Remember how Wynne then blew Sandals out of the water by saying the government would ask the unions for receipts retroactively?

That’s why I take with a huge grain of salt Sandals’ denial Monday of a report that, as part of its tentative deal with ETFO, the Liberals will pay $600,000 for occasional teacher training in health and safety, workplace violence and related matters.

Just as I take with a grain of salt assurances from Sandals that despite the fact that all Ontario teachers are getting raises in these contracts, the total amount paid will be “net zero,” whatever that means.

To me, it seems pretty logical that the more money you pay teachers — many of whom are earning north of $90,000 a year — the less money there is for everything else in education.

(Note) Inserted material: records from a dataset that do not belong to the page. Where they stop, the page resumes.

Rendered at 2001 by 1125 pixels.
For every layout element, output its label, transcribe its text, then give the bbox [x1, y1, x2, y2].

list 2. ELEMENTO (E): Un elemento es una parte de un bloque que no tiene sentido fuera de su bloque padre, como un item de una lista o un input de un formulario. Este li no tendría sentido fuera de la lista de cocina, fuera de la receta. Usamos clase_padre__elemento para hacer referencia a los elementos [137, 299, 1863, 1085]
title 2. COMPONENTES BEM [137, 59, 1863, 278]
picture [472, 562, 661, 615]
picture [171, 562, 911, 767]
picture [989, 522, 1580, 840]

But the more important lesson is that, through their example over the years, the Liberals have shown that the only way to get to the bottom of what they’re actually spending on anything is by auditing them.

In that context, the only person I trust is Lysyk, the auditor general, on whatever the hell it is the Liberals have been spending our money on in negotiations with the teacher unions.

She’ll be reporting on this in the spring.

Until then, I don’t believe anything the Liberals have to say.

Given their record, neither should you.

https://www.torontosun.com/2015/11/09/dont-trust-liberals-audit-them
 

train

Reviewer
Joined Apr 19, 2010
Messages 1,953
Why do people in the GTA turn such blind to this Liberal government? It has consistently been the most corrupt and incompetent provincial government in Canada. Being bought and paid for by the Teacher Unions in a shocking breech of trust is only latest of a long list of sins over the 10 years.
 

Macho Man

Senior Member
Joined May 21, 2011
Messages 1,309
Why do people in the GTA turn such blind to this Liberal government? It has consistently been the most corrupt and incompetent provincial government in Canada. Being bought and paid for by the Teacher Unions in a shocking breech of trust is only latest of a long list of sins over the 10 years.

Something we debate over drinks and none can come up with a reasonable sane answer.